[WORK INSTRUCTION] Your reply should be the records below, duplicated exactly, with any picture removed.

Collected data:
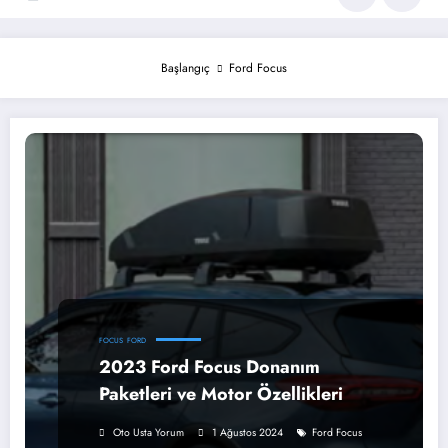
Başlangıç
Ford Focus
FOCUS
FORD
2023 Ford Focus Donanım
Paketleri ve Motor Özellikleri
Oto Usta Yorum
1 Ağustos 2024
Ford Focus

[TASK SOLUTION]
Başlangıç
Ford Focus
FOCUS
FORD
2023 Ford Focus Donanım
Paketleri ve Motor Özellikleri
Oto Usta Yorum
1 Ağustos 2024
Ford Focus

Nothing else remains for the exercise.